Consider the chart Rawls provides on page sixty-two of Justice as Fairness: A Restatement:
The y-axis is the least advantaged group; x, the most advantaged group; D represents the difference principle; N, the Nash point; B is Benthamite utilitarianism; F is feudalism and the J-J line is the highest equal justice point touched by the D. Here, Rawls is clearly aiming at maximizing the position of the least well-off (see point D) and demonstrating how this involves some sacrifice by the most advantaged group (cf. point B), while maximizing the position of the least advantaged group.
It is important to note that the chart compares the optimal application of alternative distributive principles. Rawls, for expository purposes, is comparing principles bearing differing axiologies (i.e., value systems) in order to amalgamate these principles on a single chart. But one must take care not to over-interpret the significance of the reductionist comparison for purposes of understanding whether the difference principle is maximizing. Rawls clearly interprets the difference principle as maximizing the position of the least advantaged group on the y-axis.

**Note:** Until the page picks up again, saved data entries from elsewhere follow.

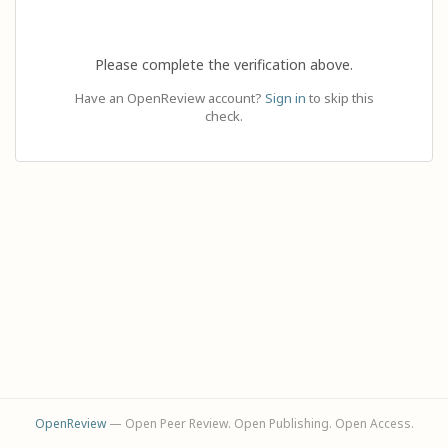
Please complete the verification above.
Have an OpenReview account?
Sign in
to skip this
check.
OpenReview
— Open Peer Review. Open Publishing. Open Access.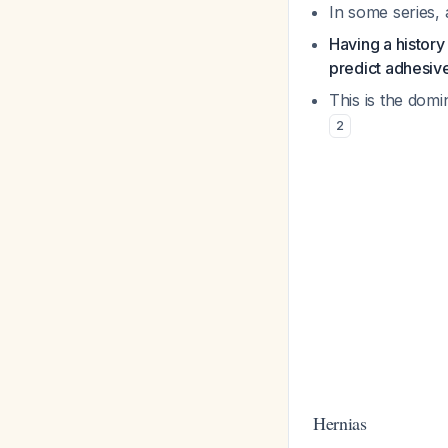
In some series,
Having a history
predict adhesi
This is the dom
2
Hernias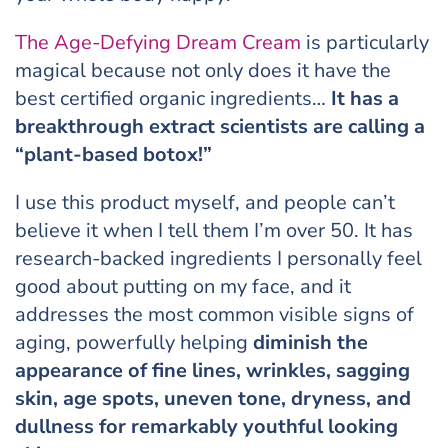
The Age-Defying Dream Cream
is particularly
magical because not only does it have the
best certified organic ingredients…
It has a
breakthrough extract scientists are calling a
“plant-based botox!”
I use this product myself, and people can’t
believe it when I tell them I’m over 50. It has
research-backed ingredients I personally feel
good about putting on my face, and it
addresses the most common visible signs of
aging, powerfully helping
diminish the
appearance of fine lines, wrinkles, sagging
skin, age spots, uneven tone, dryness, and
dullness for remarkably youthful looking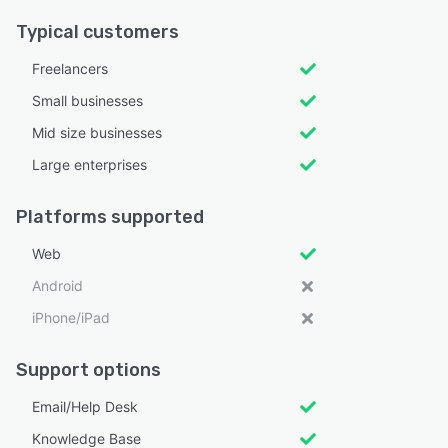
Typical customers
Freelancers
Small businesses
Mid size businesses
Large enterprises
Platforms supported
Web
Android
iPhone/iPad
Support options
Email/Help Desk
Knowledge Base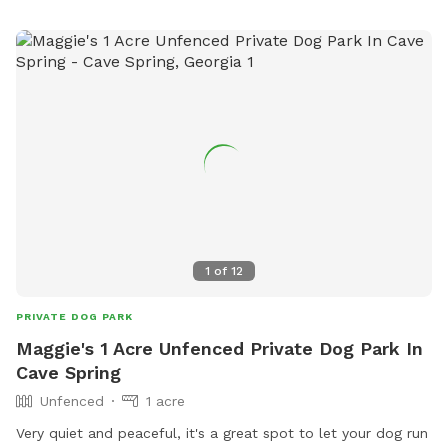
1
of
12
PRIVATE DOG PARK
Maggie's 1 Acre Unfenced Private Dog Park In
Cave Spring
Unfenced
1 acre
Very quiet and peaceful, it's a great spot to let your dog run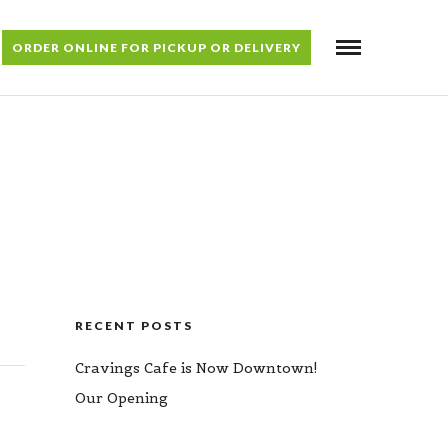
ORDER ONLINE FOR PICKUP OR DELIVERY
RECENT POSTS
Cravings Cafe is Now Downtown!
Our Opening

The upshot is that while Rawlsianism does not invoke maximization regarding monetary shares—in this Freeman would be absolutely correct—the theory is, nevertheless, maximizing. Once sufficient basic liberty, in respect of the two moral powers, and equality of opportunity are established, the correct comparison is among competing sets of institutions in their capacity to maximize the position of the least well-off. While this is not the account typically found in the economic analysis of law, it is nevertheless a maximizing and consequentialist theory, if a constrained one. A commitment to any independent or newly advanced intra-schemic relational conception of economic equality would appear unmotivated, given the full Rawlsian conception of reciprocity. This, too, is not merely a scholastic exercise. Interpreting Rawls as other than maximizing in making the final inter-schemic selection among completing sets of legal and political rules would, in our view, upset the (derived) account of intra-schemic reciprocity that owes to the selection itself.
There has been a welcome academic shift in perspective with regard to Rawls and the private law. This shift points to the conclusion that despite decades of international debate, there is a Rawlsian account of the private law satisfactory to contractualist theory of its kind. If we are correct, this account conflicts with important aspects of alternative approaches to private law, theoretical and doctrinal. Whether the Rawlsian account is fully satisfactory to those committed to alternative approaches is an open question; but if not, that is, in our view, a question that should be addressed to the acceptability of Rawlsianism itself.